LONG before their 20-10 triumph over Leinster in Saturday’s PRO12 final, Connacht’s progress this season had been likened to that of Leicester City in the English Premiership. In match after match, this improbable tale of success against the odds was expected to end. Week after week, we awaited the restoration of the accustomed order. And in match after match, week after week, we were proven wrong.

There are differences, of course, between the rugby team and the football club. For a start, the financial and sporting forces ranged against Connacht were nowhere near as formidable as the ones faced by Leicester. And, by the same token, Connacht have had nothing like the resources enjoyed by Leicester, who splashed out a mere £54million to assemble their squad.

If there is one real point of similarity between the two, other than the fact that both were underdogs in their respective competitions, it surely lies in their two head coaches. Pat Lam, like Claudio Ranieri, had been deemed a failure in some quarters when he took over at Connacht three seasons ago. But given the time to make some shrewd recruiting and to mould his squad into the shape he wanted, the former Samoa international has proven himself to be a worthy successor to Glasgow Warriors’ Gregor Townsend as the PRO12 coach of the year.

Bundee Aki was the crucial addition, of course, and without the New Zealander Connacht would surely not have won this, their first title.

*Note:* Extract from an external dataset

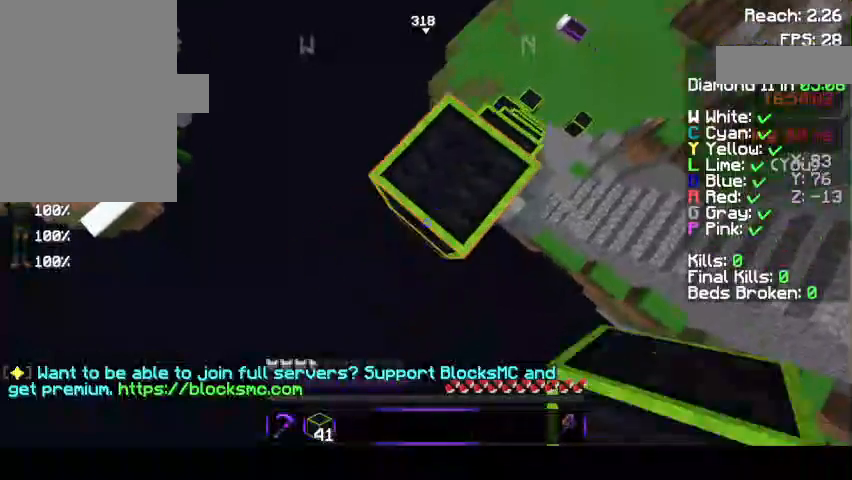
Gameplay with keyboard and mouse; each line is a JSON object with the keys and mouse buttons held at the frame after it. "events" lists presses ("down") and releases ("up") of "a", "d", "s", "space", "w", "mouse_left" and "mouse_right" between this image and that frame as [ms after this image, input, new state], when the widget could be followed in between. "mouse_left", "mouse_right" = the "left", "right" buttons of the "mouse" list. No other keys are recorded. Fast repeated clicks can show as one long hold. Mouse movement is not recorded.
{"keys": ["a", "s"], "mouse": [], "events": [[167, "mouse_right", "down"], [267, "mouse_right", "up"]]}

But Lam’s achievement was not so much in signing up the centre as it was in ensuring that the team as a whole became greater than the sum of its parts.

Granted, there are outstanding individuals as well as Aki. Ultan Dillane, the 22-year-old lock forward who was quite magnificent in the first half at Murrayfield, should go on to become one of the outstanding second rows in the game. Stand-off Aj MacGinty, who played for the USA against Scotland at the Rugby World Cup, has brought a keen intelligence to the team’s game plan. But above all, success has come about as a result of Lam’s ability to get every member of the squad to excel themselves, and to adhere to his insistence on a very confident and entertaining style of running rugby.

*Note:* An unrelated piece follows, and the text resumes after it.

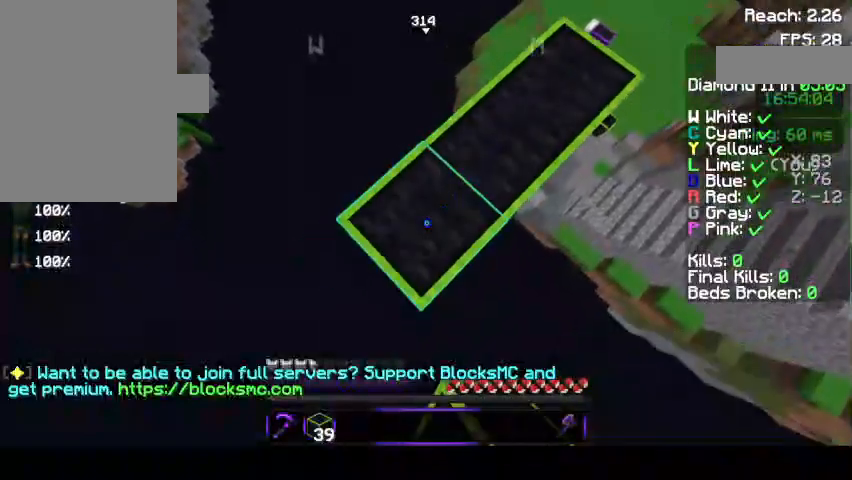
{"keys": ["a", "s"], "mouse": [], "events": [[267, "mouse_right", "down"], [333, "mouse_right", "up"]]}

Lam himself is in no doubt that this need not be a one-off for Connacht - and this is where Ranieri, were he ruthlessly honest about his own club’s prospects, might have a different analysis. “It’s realistic for us to try and win it again,” the former Scotland assistant said an hour or so after his captain, John Muldoon, had lifted the trophy in front of a record crowd for the final at BT Murrayfield.

And so it is, provided they remain true to their playing principles, bring in suitable replacements for those players who are leaving, and - crucially - hold on to Lam. There are already some gaps that will need to be filled.

Robbie Henshaw, Aki’s partner in midfield and like Dillane still only 22, has already been recruited by Leinster for next season. MacGinty, who only made his debut in November, is off to Sale Sharks.

And as for Lam? “I’m excited by where I could be in five years’ time,” he said - far from a revelation that he has itchy feet right now, yet still an indication that his ambitions will not be restricted to doing well in the west of Ireland. Born in Auckland, and having been coach of the Blues for three years up to 2012, he surely has unfinished business in his own country. Before that, however, he may well move on to a club in England or France, or even to an international post with one of the Six Nations teams.

For Leo Cullen, this was a deeply disappointing end to his first season as Leinster’s head coach, but he still found time to praise his opponents. “They’ve built towards this point, made small improvements every year,” he said. “Hats off to them. It’s been a pretty incredible three years.”

Those three years have also been an example to every other coach in the PRO12 about how much can be done on a limited budget - and it is a timely example, too, given that most if not all teams will have smaller squads next season. Still, while other coaches may not envy Lam his lack of money, some - Townsend and his Edinburgh counterpart Alan Solomons among them - may look longingly at the amount of autonomy he enjoys.

And the problems for those two coaches seem sure to be exacerbated by the ending of an agreement between Scottish Rugby and London Scottish which would have seen around ten young Edinburgh and Glasgow professionals farmed out to the English Championship side. Those players will now have to acquire experience at a lower level, thus hampering efforts to bring through the next generation.